By using the provided script, we can also start the kiosk approach with the following command. Do this via SSH so you can still interact with the terminal and see the application log in case something goes wrong. Press CONTROL+C to stop the application from the SSH terminal.

$ cd /home/pi/pi4j-example-javafx/target/distribution
$ sudo bash run-kiosk.sh

Extra Tips

Gluon Documentation

Gluon keeps the documentation for Raspberry Pi constantly updated, keep an eye on docs.gluonhq.com/#_javafx_on_embedded to stay up-to-date.

64-bit OS and JavaFX

If you want to go 64-bit, you can use the same approach. There is no official 64-bit Raspberry Pi OS yet, but you can find more information on "Faster & More Reliable 64-bit OS on Raspberry Pi 4 with USB Boot".
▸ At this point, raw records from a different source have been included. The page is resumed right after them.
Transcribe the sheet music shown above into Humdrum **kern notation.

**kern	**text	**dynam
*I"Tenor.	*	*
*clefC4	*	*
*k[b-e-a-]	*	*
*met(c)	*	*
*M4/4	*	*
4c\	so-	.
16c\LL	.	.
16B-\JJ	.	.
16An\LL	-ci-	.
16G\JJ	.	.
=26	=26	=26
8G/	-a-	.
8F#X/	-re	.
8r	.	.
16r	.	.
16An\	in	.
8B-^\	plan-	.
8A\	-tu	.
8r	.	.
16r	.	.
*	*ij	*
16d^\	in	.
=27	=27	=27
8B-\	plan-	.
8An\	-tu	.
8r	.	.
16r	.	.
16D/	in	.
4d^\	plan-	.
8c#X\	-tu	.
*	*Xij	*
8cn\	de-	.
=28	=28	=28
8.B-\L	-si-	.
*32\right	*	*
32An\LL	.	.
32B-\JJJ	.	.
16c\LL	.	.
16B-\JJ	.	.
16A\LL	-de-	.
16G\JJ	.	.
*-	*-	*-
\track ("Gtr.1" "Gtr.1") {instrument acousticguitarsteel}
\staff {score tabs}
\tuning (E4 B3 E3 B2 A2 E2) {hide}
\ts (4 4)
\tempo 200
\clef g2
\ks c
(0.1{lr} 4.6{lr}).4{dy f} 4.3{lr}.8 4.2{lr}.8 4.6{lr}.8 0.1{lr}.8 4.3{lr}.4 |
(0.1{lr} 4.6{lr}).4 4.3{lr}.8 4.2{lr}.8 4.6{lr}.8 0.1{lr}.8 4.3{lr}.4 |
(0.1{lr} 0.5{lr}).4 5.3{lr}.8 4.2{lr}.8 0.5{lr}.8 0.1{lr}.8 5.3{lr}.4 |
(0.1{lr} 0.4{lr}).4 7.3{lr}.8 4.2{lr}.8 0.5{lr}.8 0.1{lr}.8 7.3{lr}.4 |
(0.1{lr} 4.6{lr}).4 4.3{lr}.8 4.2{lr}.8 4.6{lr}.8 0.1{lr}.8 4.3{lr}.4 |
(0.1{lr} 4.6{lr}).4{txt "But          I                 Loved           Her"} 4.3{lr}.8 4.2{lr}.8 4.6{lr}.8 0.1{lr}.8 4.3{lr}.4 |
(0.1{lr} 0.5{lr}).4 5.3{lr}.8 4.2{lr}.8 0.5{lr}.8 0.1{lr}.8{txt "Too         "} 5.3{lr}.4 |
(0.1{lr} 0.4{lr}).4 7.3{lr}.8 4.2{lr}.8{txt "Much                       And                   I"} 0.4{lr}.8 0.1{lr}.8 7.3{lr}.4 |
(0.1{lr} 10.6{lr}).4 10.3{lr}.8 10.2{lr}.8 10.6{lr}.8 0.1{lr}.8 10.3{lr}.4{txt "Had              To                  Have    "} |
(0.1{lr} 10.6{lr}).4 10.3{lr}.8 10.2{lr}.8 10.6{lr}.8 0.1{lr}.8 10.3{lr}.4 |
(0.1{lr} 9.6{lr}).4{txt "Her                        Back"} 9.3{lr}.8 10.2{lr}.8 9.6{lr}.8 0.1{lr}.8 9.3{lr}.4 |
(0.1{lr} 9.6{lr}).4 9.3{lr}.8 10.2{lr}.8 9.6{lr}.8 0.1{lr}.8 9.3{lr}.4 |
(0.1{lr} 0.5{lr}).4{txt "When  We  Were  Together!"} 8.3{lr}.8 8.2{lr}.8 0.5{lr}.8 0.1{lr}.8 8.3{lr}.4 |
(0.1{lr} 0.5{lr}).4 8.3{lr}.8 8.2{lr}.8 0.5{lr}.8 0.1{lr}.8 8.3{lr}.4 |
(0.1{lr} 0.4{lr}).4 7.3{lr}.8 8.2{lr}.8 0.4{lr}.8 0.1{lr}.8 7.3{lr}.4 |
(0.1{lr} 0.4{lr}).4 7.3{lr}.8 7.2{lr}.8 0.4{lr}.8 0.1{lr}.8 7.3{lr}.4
The matching JavaFX SDK is available at gluonhq.com/download/javafx-17-ea-sdk-linux-aarch64.

Unclutter

Another great addition for a kiosk approach is Unclutter, a small tool which hides your mouse cursor when you do not need it. You only have to move the mouse for the cursor to reappear.

sudo apt install unclutter

Conclusion

Write once, run everywhere? Yes, even on Raspberry Pi and in kiosk mode! Java and JavaFX rule once more!

Thanks again to the Gluon team for their support while setting up the startup scripts for this post and their
ongoing work to support and push the OpenJFX project.